While Reed said Gannett’s goal is not to lay off journalists, he did acknowledge “some duplication” in newsrooms that operate in the same markets.
“We have a ton of papers in Florida. Gannett has a ton of papers in Florida, so do you have duplicate coverage of the governor or the capitol? Do you have duplicate coverage in Ohio, of Ohio State football? But even with those types of situations, we could redeploy those journalists into other things,” Reed said.
Bascobert’s vision for Gannett’s future includes more collaboration across newsrooms. He cited a recent USA Today Network investigation on immigration, involving dozens of staffers, as an example of such collaboration and said more stories could be discovered and told through big data.
“Whether it’s education levels, water quality levels, infant mortality rates, these are interesting trends that as an individual market it’s a little hard to index sometimes, but as a national platform in 250 markets, we actually have the ability to pull this data and start to look at patterns,” Bascobert said.

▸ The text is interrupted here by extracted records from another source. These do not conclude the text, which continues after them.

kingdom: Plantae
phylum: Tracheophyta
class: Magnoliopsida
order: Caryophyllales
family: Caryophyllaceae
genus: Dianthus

Bascobert also plans to create more digital projects. For example, the York Daily Record, a Gannett-owned daily newspaper serving York, Pennsylvania, runs a Facebook Page called “Fixing York,” with more than 16,000 members. The newspaper recently launched a “test” of a similar project on Gannett’s own platform.
“It’s fine it’s happening on Facebook, but that’s not a platform built for local conversations to be properly curated, searched, indexed,” Bascobert said.
He said Gannett is investing in “growth engines,” which includes circulation and its digital marketing services business. Gannett also plans to invest in a lead generation business, creating a marketplace that connects buyers and sellers in local communities. Bascobert likened the business to traditional classifieds, for example, connecting homeowners with plumbers. He oversaw a similar operation when he was president of XO Group, which owns wedding website The Knot.
“Today consumers are going off to some national platforms somewhere in California or somewhere else to connect to the person who lives six blocks away from them to say, ‘Would you cut my lawn?’ It seems crazy that we can’t, as the local brand of consequence, bring those two people together. They’re already on our platforms,” Bascobert said.
Last month, Gannett disputed rumors of plans to discontinue USA Today’s print edition after a Poynter report cited sources who said moving away from print is part of the deal. Bascobert told CNN Business all print editions, including USA Today and its other daily and weekly papers, are profitable. But that doesn’t mean it will always be that way.
“Print is frankly funding a lot of our investments in building for our future businesses. Print is declining, right? You can look at the numbers that it’s declining, and so the idea is while it’s [still] generating all this amazing cash flow, build businesses for the future,” Bascobert said.